La seule difficulté : choisir un mandataire qui sache agir dans son intérêt. C'est une suspicion de conflit d'intérêt qui a suscité la polémique autour du mandat de protection futur établi par Liliane Bettencourt au profit de son avocat, d'où l'importance de choisir avec le plus grand soin celui qui jouera le rôle de mandataire.
En règle générale, le mandat est établi par une personne qui anticipe sa propre insanité d'esprit. Ne peut donc établir un mandat de protection future la personne qui ferait déjà l'objet d'une mesure de tutelle : l'insanité d'esprit serait alors déjà constatée. Lorsque la personne est sous curatelle, elle pourra envisager de rédiger un tel mandat, mais uniquement avec l'assistance de son curateur.
A la marge, le mandat peut également être établi pour autrui, lorsque des parents souhaitent organiser par avance la défense des intérêts de leur enfant.
Le mandat peut tendre à la protection des personnes ou des biens, ou encore des deux. Il est parfaitement possible de désigner des mandataires différents pour ces missions distinctes.
Dans tous les cas, le mandant peut déterminer avec précision quelle sera l'étendue exacte des pouvoirs de son ou de ses mandataires.
A ce stade, il convient de préciser que le mandat peut être passé par acte sous seing privé ou encore sous la forme notariée.
Le mandat rédigé par notaire permet au mandataire d'effectuer des actes de disposition sur le patrimoine de la personne protégée. Ainsi, il sera possible pour le mandataire de vendre des immeubles ou encore d'effectuer des placements financiers. Chaque année, le mandataire aura pour obligation de dresser un inventaire des biens du mandant et de produire des comptes annuels. Si le notaire estime que des actes de gestion ou de disposition sont contraires aux intérêts de la personne protégée, il pourra saisir le juge des tutelles.
A noter qu'un mandat de protection futur établi pour un enfant est nécessairement pris sous la forme notariée.
Lorsque le mandat intervient sous seing privé, le mandataire ne pourra qu'effectuer des actes d'administration, à l'exclusion de tout acte de disposition qui atteindrait dans sa substance le patrimoine du mandant. Les actes de disposition nécessitent en effet l'autorisation du juge des tutelles.
En ce qui concerne le formalisme, le mandat doit soit être contresigné par avocat, soit suivre le modèle du formulaire cerfa n°13592*02 .

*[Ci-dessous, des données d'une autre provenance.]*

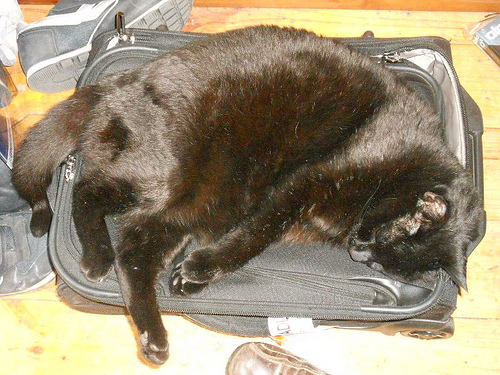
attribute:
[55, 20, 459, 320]
suitcase — black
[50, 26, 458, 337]
cat — black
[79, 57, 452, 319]
cat — black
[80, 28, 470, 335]
cat — black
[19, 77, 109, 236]
tail — black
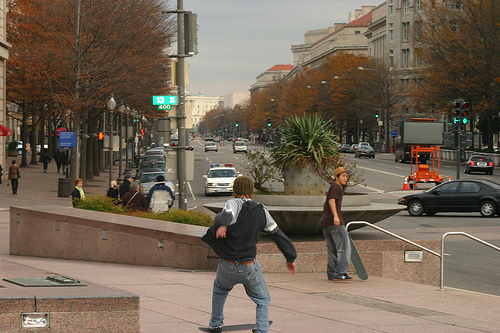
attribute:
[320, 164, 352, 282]
man — young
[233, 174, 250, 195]
hair — brown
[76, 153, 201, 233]
group — small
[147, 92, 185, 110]
street sign — green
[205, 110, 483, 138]
lights — green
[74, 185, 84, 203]
scarf — bright, green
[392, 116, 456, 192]
construction sign — caution sign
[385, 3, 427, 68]
building — tall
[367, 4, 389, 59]
building — tall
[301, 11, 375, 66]
building — tall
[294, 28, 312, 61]
building — tall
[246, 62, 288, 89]
building — tall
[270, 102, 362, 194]
bush — odd looking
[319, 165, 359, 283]
man — young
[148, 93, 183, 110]
street signs — green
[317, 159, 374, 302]
man — young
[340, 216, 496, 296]
railings — silver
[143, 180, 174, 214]
jacket — black, white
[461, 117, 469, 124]
light — green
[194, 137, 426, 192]
roadway — wide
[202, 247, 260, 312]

Le mandat ne sera assorti d'effets que lorsque le mandant n'est plus en mesure de protéger ses propres intérêts. Evidemment, cette date de bascule n'est pas déterminée arbitrairement. C'est un médecin inscrit sur une liste établie par le Procureur de la République qui consacrera médicalement inaptitude du mandant.
Le mandataire muni du mandat de protection future et du certificat médical fera ensuite viser le mandat par le greffe du Tribunal d'Instance, ce qui permettra officiellement sa mise en œuvre.
La mise en œuvre de ce mandat n'est pas subordonnée au paiement du mandataire. En effet, ce dernier effectue théoriquement sa mission à titre gratuit, même s'il est possible de prévoir une rémunération ou une indemnisation.
Par précaution, il peut prévoir l'insertion d'une clause par laquelle un ou plusieurs personnes seront chargées du contrôle de l'exécution du mandat.
En cours d'exécution de mandat, tout intéressé, appartenant ou non à la famille du mandant, peut saisir le juge des tutelles pour contester la mise en œuvre du mandat. Le juge pourra aller jusqu'à révoquer ce dit mandat. Il est également possible de demander au juge de compléter par une mesure judiciaire le mandat de protection future, si celui-ci s'avérait insuffisant à protéger les intérêts du mandant.
Le mandat de protection future n'est de loin pas cantonné aux personnes gravitant dans les hautes sphères. Liliane Bettencourt comme n'importe quel particulier peuvent avoir à cœur de protéger le patrimoine accumulé tout au long d'une vie.